# To do
Copy the data below word for word, leaving out the pictures.

# Information shown
______
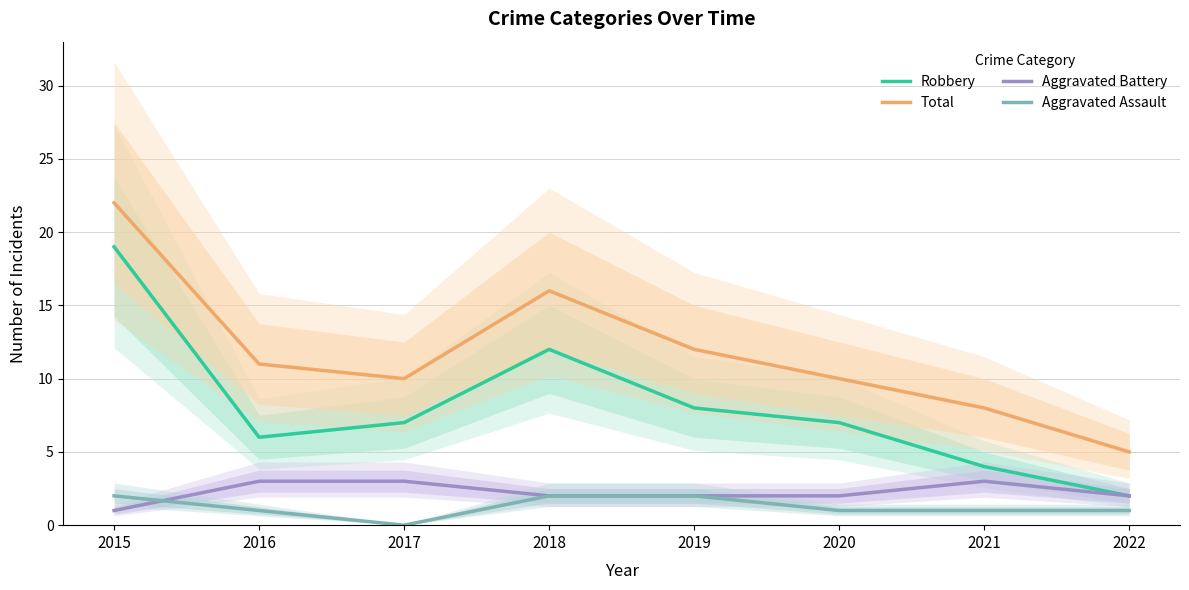

At which label does Robbery first exceed 7?

2015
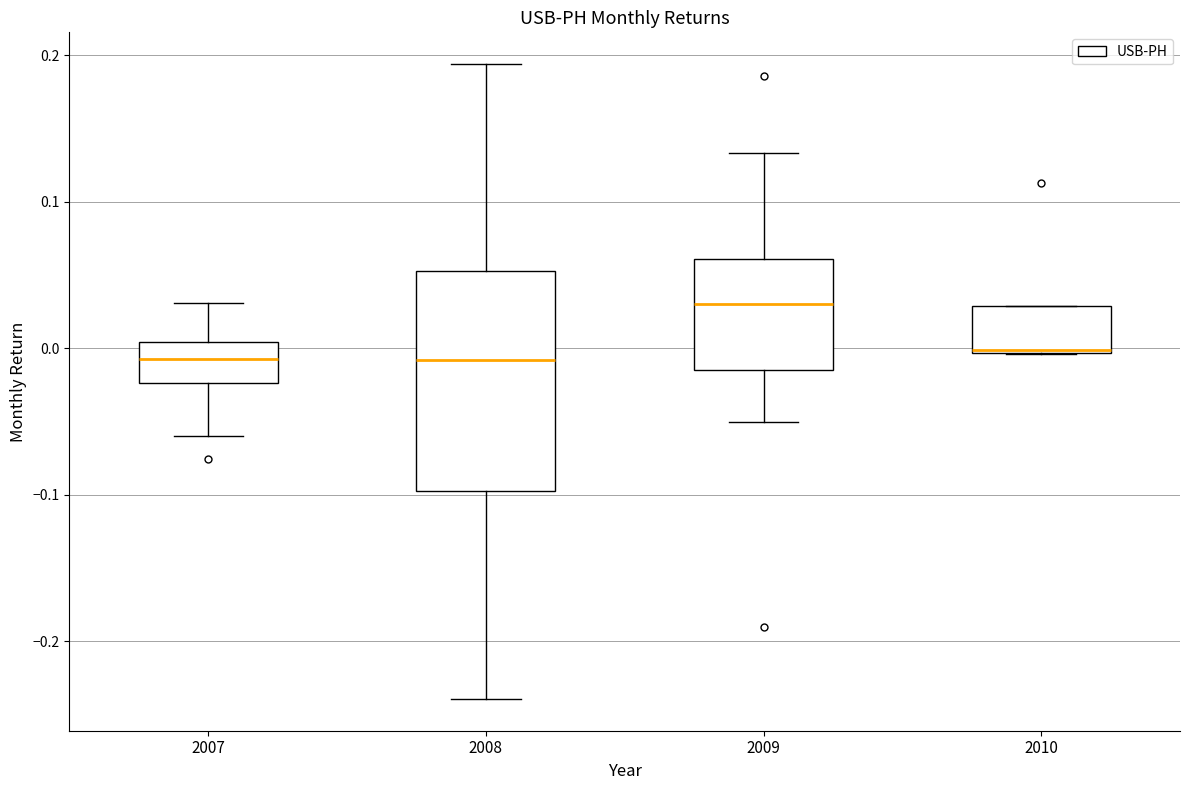

Reading left to right, transcribe this box plot: for each box, give where its median line is, the range the box spans, and where its two whiskers end, as read against the y-axis. The values are not printed on the chart, so give them approximately, as read against the axis.

2007: median -0.01, box -0.02 to 0.00, whiskers -0.06 to 0.03
2008: median -0.01, box -0.10 to 0.05, whiskers -0.24 to 0.19
2009: median 0.03, box -0.02 to 0.06, whiskers -0.05 to 0.13
2010: median 0.00, box 0.00 to 0.03, whiskers 0.00 to 0.03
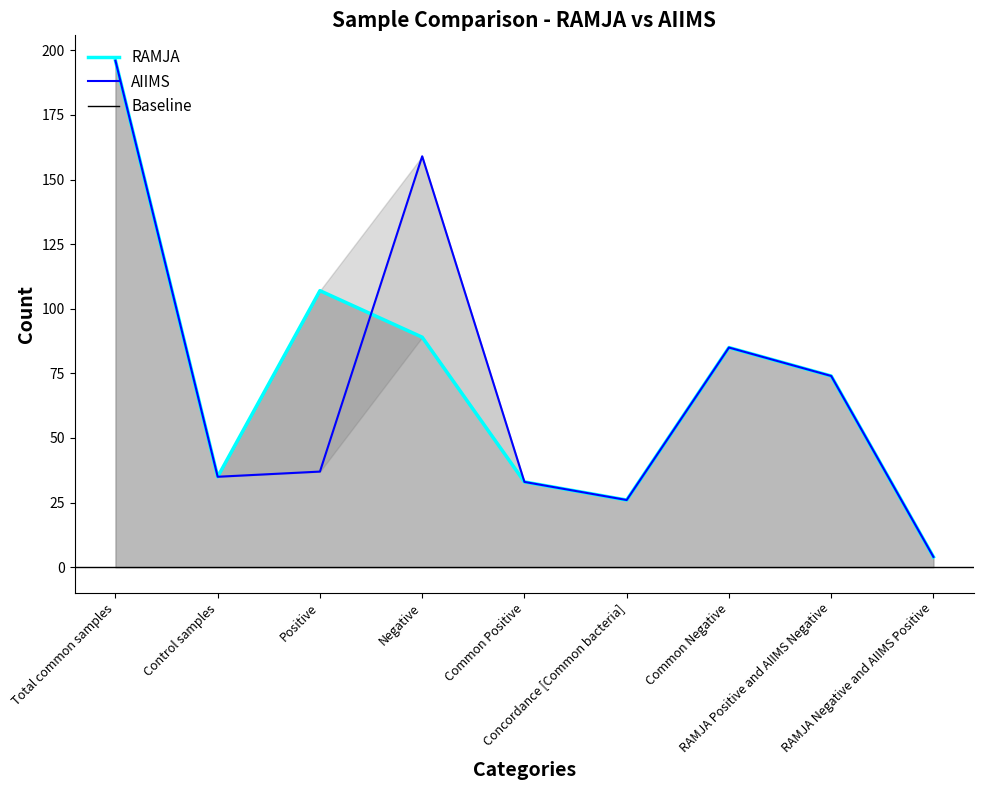

Reading left to right, list all the values displayed in this chart.

RAMJA: 196	35	107	89	33	26	85	74	4
AIIMS: 196	35	37	159	33	26	85	74	4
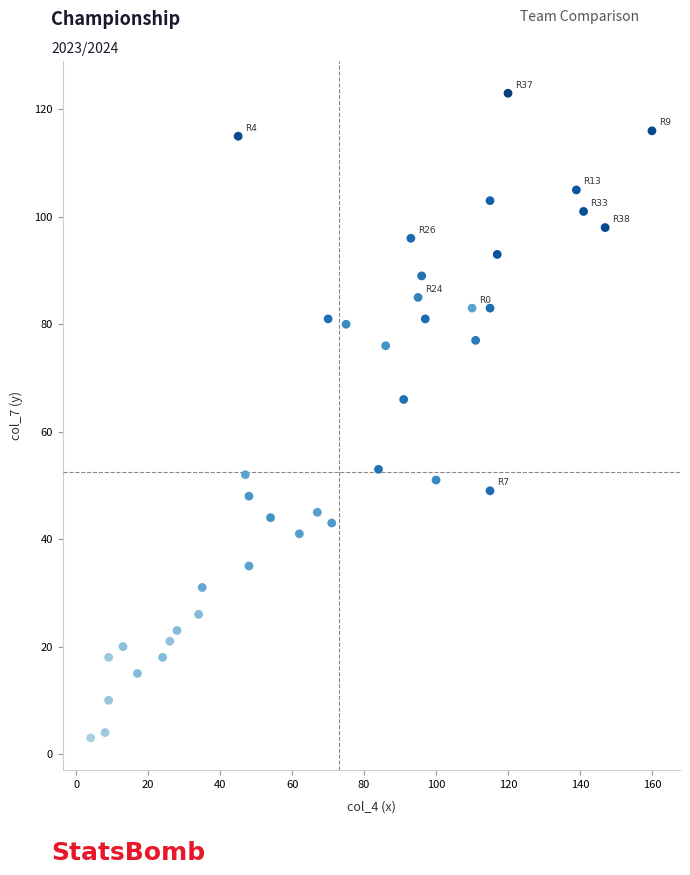

What Y value in the scatter plot is closest to 63?

66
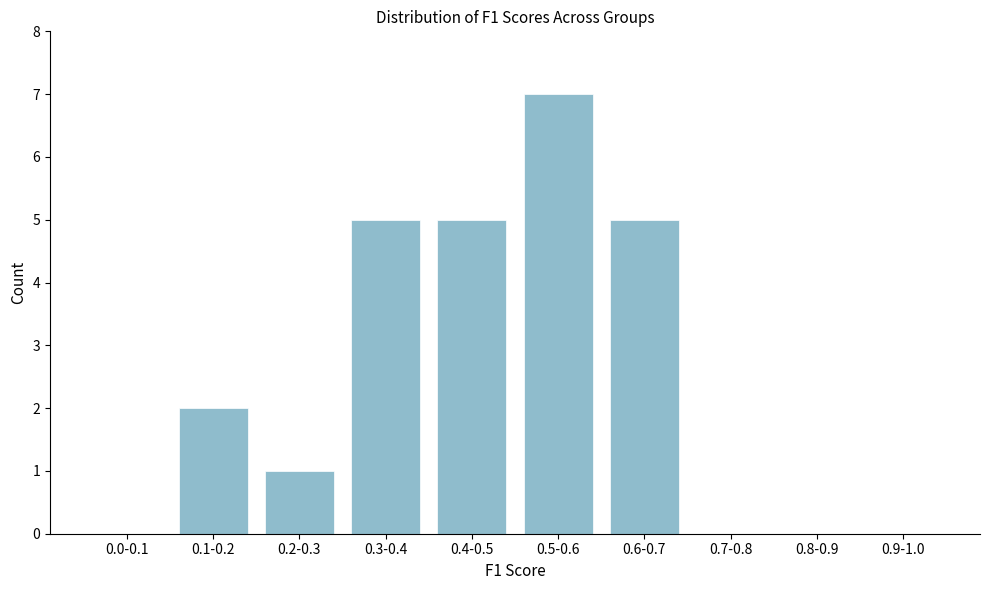

Reading left to right, transcribe all the data shown in this chart.

0.0-0.1=0	0.1-0.2=2	0.2-0.3=1	0.3-0.4=5	0.4-0.5=5	0.5-0.6=7	0.6-0.7=5	0.7-0.8=0	0.8-0.9=0	0.9-1.0=0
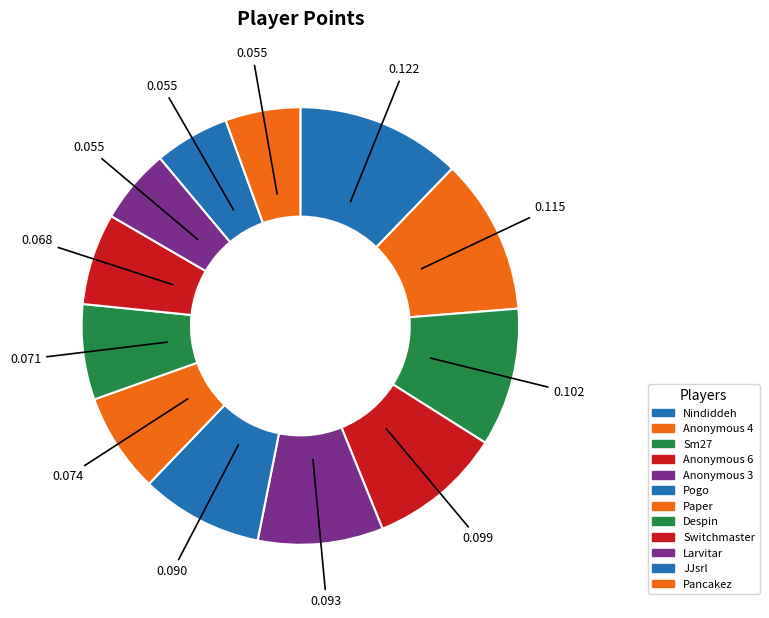

How many slices are in this pie chart?

12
______
# Task output
At which label does Robbery first exceed 7?

2015

Reading left to right, transcribe this box plot: for each box, give where its median line is, the range the box spans, and where its two whiskers end, as read against the y-axis. The values are not printed on the chart, so give them approximately, as read against the axis.

2007: median -0.01, box -0.02 to 0.00, whiskers -0.06 to 0.03
2008: median -0.01, box -0.10 to 0.05, whiskers -0.24 to 0.19
2009: median 0.03, box -0.02 to 0.06, whiskers -0.05 to 0.13
2010: median 0.00, box 0.00 to 0.03, whiskers 0.00 to 0.03

Reading left to right, list all the values displayed in this chart.

RAMJA: 196	35	107	89	33	26	85	74	4
AIIMS: 196	35	37	159	33	26	85	74	4

What Y value in the scatter plot is closest to 63?

66

Reading left to right, transcribe all the data shown in this chart.

0.0-0.1=0	0.1-0.2=2	0.2-0.3=1	0.3-0.4=5	0.4-0.5=5	0.5-0.6=7	0.6-0.7=5	0.7-0.8=0	0.8-0.9=0	0.9-1.0=0

How many slices are in this pie chart?

12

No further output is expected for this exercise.